Member of the Council of State (Imperial Legislative Council of India)
- In office 1930–1936
- Governors-General: E. F. L. Wood, 1st Earl of Halifax, Freeman Freeman-Thomas, 1st Marquess of Willingdon

Personal details
- Born: 28 September 1881 Madras, India
- Died: 13 June 1950 (aged 68) Madras, India
- Profession: merchant, businessman

= G. N. Chetty =

Diwan Bahadur Sir Gopathi Narayanaswami Chettiar (கோபதி நாராயணசுவாமி செட்டியார்; 28 September 1881 – 13 June 1950) was an Indian merchant, landlord, politician, legislator and economist.

== Early life ==

Narayanaswami Chettiar was born into the Gopathi balija family. He was the son of Gopathy Mahadeva Chettiar. He was educated in Madras. He was an elected President of Madras Corporation.

== Public life ==

Narayanaswamy Chetty served as the member of the Council of State, Imperial Legislative Council of India, from 1930 to 1936. He also served as a President of the Madras Corporation.

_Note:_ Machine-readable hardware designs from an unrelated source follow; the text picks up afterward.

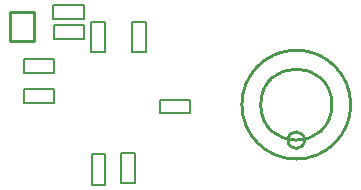
<source format=gbo>
G04 Layer_Color=32896*
%FSLAX24Y24*%
%MOIN*%
G70*
G01*
G75*
%ADD37C,0.0100*%
%ADD54C,0.0050*%
%ADD59C,0.0090*%
D37*
X18585Y4450D02*
G03*
X18585Y4450I-1815J0D01*
G01*
X17955D02*
G03*
X17955Y4450I-1185J0D01*
G01*
X17046Y3265D02*
G03*
X17046Y3265I-276J0D01*
G01*
D54*
X11290Y6200D02*
Y7210D01*
X11750D01*
X11290Y6200D02*
X11750D01*
Y7210D01*
X9940Y6200D02*
Y7210D01*
X10400D01*
X9940Y6200D02*
X10400D01*
Y7210D01*
X7700Y4500D02*
X8710D01*
X7700D02*
Y4960D01*
X8710Y4500D02*
Y4960D01*
X7700D02*
X8710D01*
X12230Y4620D02*
X13240D01*
Y4160D02*
Y4620D01*
X12230Y4160D02*
Y4620D01*
Y4160D02*
X13240D01*
X10410Y1780D02*
Y2790D01*
X9950Y1780D02*
X10410D01*
X9950Y2790D02*
X10410D01*
X9950Y1780D02*
Y2790D01*
X11400Y1840D02*
Y2850D01*
X10940Y1840D02*
X11400D01*
X10940Y2850D02*
X11400D01*
X10940Y1840D02*
Y2850D01*
X8700Y5510D02*
Y5970D01*
X7690Y5510D02*
X8700D01*
X7690Y5970D02*
X8700D01*
X7690Y5510D02*
Y5970D01*
X9690Y6630D02*
Y7090D01*
X8680Y6630D02*
X9690D01*
X8680Y7090D02*
X9690D01*
X8680Y6630D02*
Y7090D01*
X9680Y7320D02*
Y7780D01*
X8670Y7320D02*
X9680D01*
X8670Y7780D02*
X9680D01*
X8670Y7320D02*
Y7780D01*
D59*
X8014Y6568D02*
Y7552D01*
X7226Y6568D02*
Y7552D01*
X8014D01*
X7226Y6568D02*
X8014D01*
M02*

</source>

He was a member of the Joint Select Committee of the Reserve Bank of India Bill and played a pivotal role in the formation of the Reserve Bank of India.

== Honours ==

Narayanaswamy Chetty was made a Companion of the Order of the Indian Empire in 1929 and a Knights Bachelor in 1945.

G. N. Chetty Road in T. Nagar, Chennai is named after Gopathi Narayanaswami Chetty.